You still need to be at the airport an hour early (international) or short-haul (irrational). You still have to wait in that snaky line if you have check-in luggage--but let's suppose you don't, because you're a carry-on type of person and you have an e-ticket.
You sail through screening, because you're a CLEAR.
Then you wait with the proletariat while families with babies are boarded first, followed by this or that group of seat-numbers. Finally settled in, whether 1st class, business or coach, you wait with everyone else.
You have been CLEARED, allowed to hurry-up so you could wait. You coughed up $128 to get the same old Army boot camp treatment. Essentially, you are as stuck as the next guy--captive to the inefficiency of the overhead bin, the overweight seat companion and the overwrought baby (who is only wailing as we all would wail were we less constrained).
The plane nudges away from E-11, 22 minutes late, even though it's been sealed as a tomb for all 22 minutes. It grudges (my term for runway line-up progress) toward takeoff and (for reasons unknown to health officials) breathes the jet fumes from the 17 planes assigned to runway N-4.
Don't chastise me for saying an airplane 'breathes.' It does. We (the imprisoned) inhale and exhale within a tube that is as much a lung as a passenger compartment.

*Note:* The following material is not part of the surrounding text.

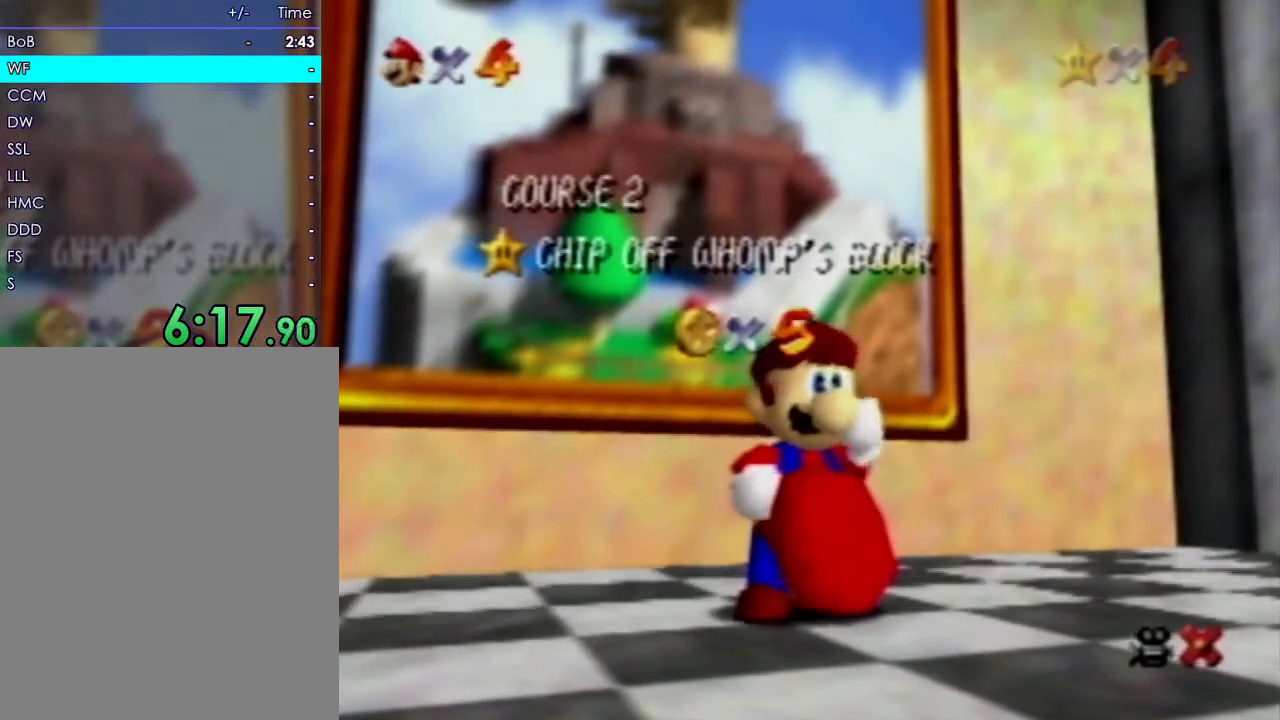
{"buttons": ["R1"], "left_stick": "up", "events": [[117, "R1", "down"], [367, "R1", "up"], [483, "R1", "down"]]}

That lung, within which we are trapped, takes its air (which becomes our air) from the most heavily polluted environment on the face of the planet--the taxiway-to-hell conga-line to which airport engineers have relegated their victims.
No wonder the baby cries. My own eyes are heavily teared-up.
That back-pinned-to-the-seat surge we have all come to know (as identifiable a release as sexual climax) finally throbs its way to airborneness, 27 minutes late. Just late enough to miss the connection to Phoenix that will require a re-booking through Seattle that walks us in our front door a startling (but not unexpected) seven hours late.
De-tox as you wish, over a warm milk or a double scotch and grumble your way off to what's left of a night's sleep . . . reassured in your heart of hearts . . .
. . . that you saved 15 minutes somewhere in that odyssey by being CLEARED.